Travail à faire: Prolongez l'article consacré à la cyberguerre en reprenant juste après sa dernière phrase.

Extrait à lire:
Etudiante à HEC Paris, Soline est arrivée 2ème du concours Diplo d’or de cette année grâce à cet article sur une nouvelle forme de guerre, celle qui fait rage au sein du cyberespace.

« La cyberguerre est déclarée » selon Hamadoun Touré, secrétaire général de l’Union Internationale des Télécommunications. Le mois d’octobre, mois européen de la cybersécurité, s’achève sur cette constatation : les cyberattaques se multiplient et sont désormais des enjeux géopolitiques majeurs. La géopolitique étudie les rivalités de pouvoir et d’influence sur un territoire. Si le cyberespace est immatériel, la géopolitique permet néanmoins de comprendre les conflits cybernétiques.

Entrées du jeu de données

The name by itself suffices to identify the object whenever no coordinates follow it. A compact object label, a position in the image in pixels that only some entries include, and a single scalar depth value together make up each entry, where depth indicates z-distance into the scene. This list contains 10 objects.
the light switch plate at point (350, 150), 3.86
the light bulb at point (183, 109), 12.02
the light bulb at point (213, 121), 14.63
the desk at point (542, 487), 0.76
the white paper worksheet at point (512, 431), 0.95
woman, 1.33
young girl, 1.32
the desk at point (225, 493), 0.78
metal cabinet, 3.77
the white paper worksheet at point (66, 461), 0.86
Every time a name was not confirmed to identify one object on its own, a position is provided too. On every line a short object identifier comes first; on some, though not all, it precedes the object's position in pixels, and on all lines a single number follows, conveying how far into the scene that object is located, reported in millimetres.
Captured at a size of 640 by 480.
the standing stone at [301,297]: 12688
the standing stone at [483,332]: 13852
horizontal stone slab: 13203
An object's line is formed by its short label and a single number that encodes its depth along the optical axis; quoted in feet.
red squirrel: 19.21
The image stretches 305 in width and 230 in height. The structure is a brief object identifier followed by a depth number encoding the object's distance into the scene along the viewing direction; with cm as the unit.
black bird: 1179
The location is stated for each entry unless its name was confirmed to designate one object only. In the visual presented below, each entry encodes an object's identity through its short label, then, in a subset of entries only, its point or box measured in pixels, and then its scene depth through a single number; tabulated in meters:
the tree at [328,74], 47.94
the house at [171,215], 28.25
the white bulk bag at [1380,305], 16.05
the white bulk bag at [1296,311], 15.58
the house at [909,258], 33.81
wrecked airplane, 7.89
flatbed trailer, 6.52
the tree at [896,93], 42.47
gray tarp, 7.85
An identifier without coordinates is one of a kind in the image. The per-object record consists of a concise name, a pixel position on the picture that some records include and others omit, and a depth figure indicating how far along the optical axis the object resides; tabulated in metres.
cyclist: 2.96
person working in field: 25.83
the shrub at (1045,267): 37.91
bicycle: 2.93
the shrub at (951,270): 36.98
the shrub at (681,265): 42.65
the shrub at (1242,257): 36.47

Partie réponse:
Emergence d’une nouvelle forme de guerre

Dans un monde connecté où les frontières ont disparu, les menaces prolifèrent dans le cyberespace. Paradoxalement, il n’existe pas de définition objective et consensuelle du cyberespace. Chacune reflète les intérêts et les préoccupations des différents acteurs. Définissons simplement le cyberespace comme Internet et l’espace intangible qu’il engendre, dans lequel s’opèrent des échanges dématérialisés et instantanés entre des citoyens de nationalités différentes, abolissant les distances. Le cyberespace est communément découpé en trois couches. Les câbles sous-marins et terrestres – backbone d’Internet – constituent la couche physique. La couche logique correspond à l’ensemble des langages et protocoles permettant la transmission des données. Enfin, la couche sémantique s’intéresse au sens des contenus échangés. Les différentes représentations conduisent à une conception territorialisée de cet espace, comme l’illustre la cartographie en temps réel des cyberattaques réalisée par l’entreprise russe Kaspersky.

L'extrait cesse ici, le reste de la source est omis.